La expresión de Mo Junye permaneció fría mientras reunía más energía en la mano, dispuesto a atacar. Pero antes de que pudiera actuar, el hombre exclamó con alegría:

—¡Xi’er!

—¡Padre! —Los ojos de Han Lexi se iluminaron de alegría, y las lágrimas afloraron en ellos mientras corría hacia él.

Aquel hombre era el padre de Han Lexi, Han Yuchen, quien tenía ochenta y cinco años, pero ya había alcanzado el primer nivel del Reino Profundo Divino.

El ataque anterior de Mo Junye había estado muy lejos de ser su máxima fuerza; de lo contrario, Han Yuchen no habría podido contrarrestarlo de manera tan equilibrada.

—Xi’er, ¿de verdad eres tú? —Han Yuchen se arrodilló lentamente, con la voz temblorosa mientras contemplaba con intensidad el rostro de Han Lexi. Por una vez, los ojos de aquel hombre normalmente estoico se llenaron de lágrimas.

—¡Padre, te extrañé muchísimo! —Han Lexi lo abrazó con fuerza, enterrando la cabeza en su pecho mientras las lágrimas de alivio corrían por sus mejillas.

Mientras padre e hija disfrutaban de su reencuentro, todos los demás, salvo Mo Junye, palidecieron.

Aquella niña era en realidad la hija desaparecida del tercer amo de la familia Han, y ellos acababan de…

El rostro de Han Canfei se puso blanco como una hoja, y los dos sirvientes que lo sostenían temblaban tanto que apenas podían mantenerse en pie.

A diferencia de Han Canfei, Han Yuchen tenía un estatus considerable dentro de la familia Han, y como su hija, la posición de Han Lexi no era menor. Además, antes de desaparecer, se sabía que tenía un talento excepcional para la cultivación.

Mo Junye lanzó una breve mirada al emotivo reencuentro entre padre e hija, completamente desinteresado en aquella escena sentimental.

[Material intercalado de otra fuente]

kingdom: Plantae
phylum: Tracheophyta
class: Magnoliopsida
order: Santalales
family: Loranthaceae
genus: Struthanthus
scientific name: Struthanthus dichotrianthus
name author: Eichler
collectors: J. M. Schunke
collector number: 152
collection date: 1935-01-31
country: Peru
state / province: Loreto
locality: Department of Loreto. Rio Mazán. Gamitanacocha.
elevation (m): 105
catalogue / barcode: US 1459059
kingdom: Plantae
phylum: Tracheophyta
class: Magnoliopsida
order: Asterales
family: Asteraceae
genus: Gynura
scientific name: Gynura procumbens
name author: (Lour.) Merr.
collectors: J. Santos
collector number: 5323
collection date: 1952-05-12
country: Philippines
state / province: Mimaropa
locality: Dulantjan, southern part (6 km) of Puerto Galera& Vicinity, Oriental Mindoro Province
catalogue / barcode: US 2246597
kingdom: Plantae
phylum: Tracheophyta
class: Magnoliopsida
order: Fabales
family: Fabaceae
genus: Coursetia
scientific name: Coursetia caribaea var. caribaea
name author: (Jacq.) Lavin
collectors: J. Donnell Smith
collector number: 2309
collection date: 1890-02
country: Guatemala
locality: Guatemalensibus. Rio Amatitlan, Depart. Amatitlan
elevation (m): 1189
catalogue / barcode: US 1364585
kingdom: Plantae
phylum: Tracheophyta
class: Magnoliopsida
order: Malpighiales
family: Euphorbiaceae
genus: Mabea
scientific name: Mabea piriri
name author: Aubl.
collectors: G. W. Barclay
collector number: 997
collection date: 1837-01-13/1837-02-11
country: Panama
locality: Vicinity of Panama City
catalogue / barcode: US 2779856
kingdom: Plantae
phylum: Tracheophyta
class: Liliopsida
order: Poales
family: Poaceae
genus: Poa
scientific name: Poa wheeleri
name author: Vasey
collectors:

Mientras Han Yuchen estaba centrado en Han Lexi, Han Canfei intentó escabullirse. Ya comprendía perfectamente que había ofendido a alguien a quien jamás debió provocar. Solo esperaba que la influencia de su hermano mayor pudiera ayudarlo a pedir clemencia; al fin y al cabo, en realidad no le había hecho nada a la niña.

Quizás sus actos no merecían la muerte.

Pero antes de que pudiera huir, los ojos de Mo Junye se ensombrecieron. Alzó la mano y usó su poder espiritual para arrastrar a Han Canfei de vuelta. Con un simple movimiento de manga, lo arrojó al suelo entre gritos de dolor.

El Arte Divino del Caos fusionaba de forma natural la energía espiritual y la energía profunda, haciendo que el poder de Mo Junye no se diferenciara del de otros cultivadores del Mundo Xuantian.

El grito de Han Canfei atrajo la atención de Han Lexi y Han Yuchen.

Con el pie presionando el pecho de Han Canfei, Mo Junye lo miró desde arriba y le preguntó en un tono inusualmente suave:

—¿Podrías decirme adónde creías que ibas?

Han Canfei volvió a toser sangre, con los labios temblando. La admiración inicial que había sentido por la belleza de Mo Junye se había transformado por completo en un miedo absoluto a la muerte.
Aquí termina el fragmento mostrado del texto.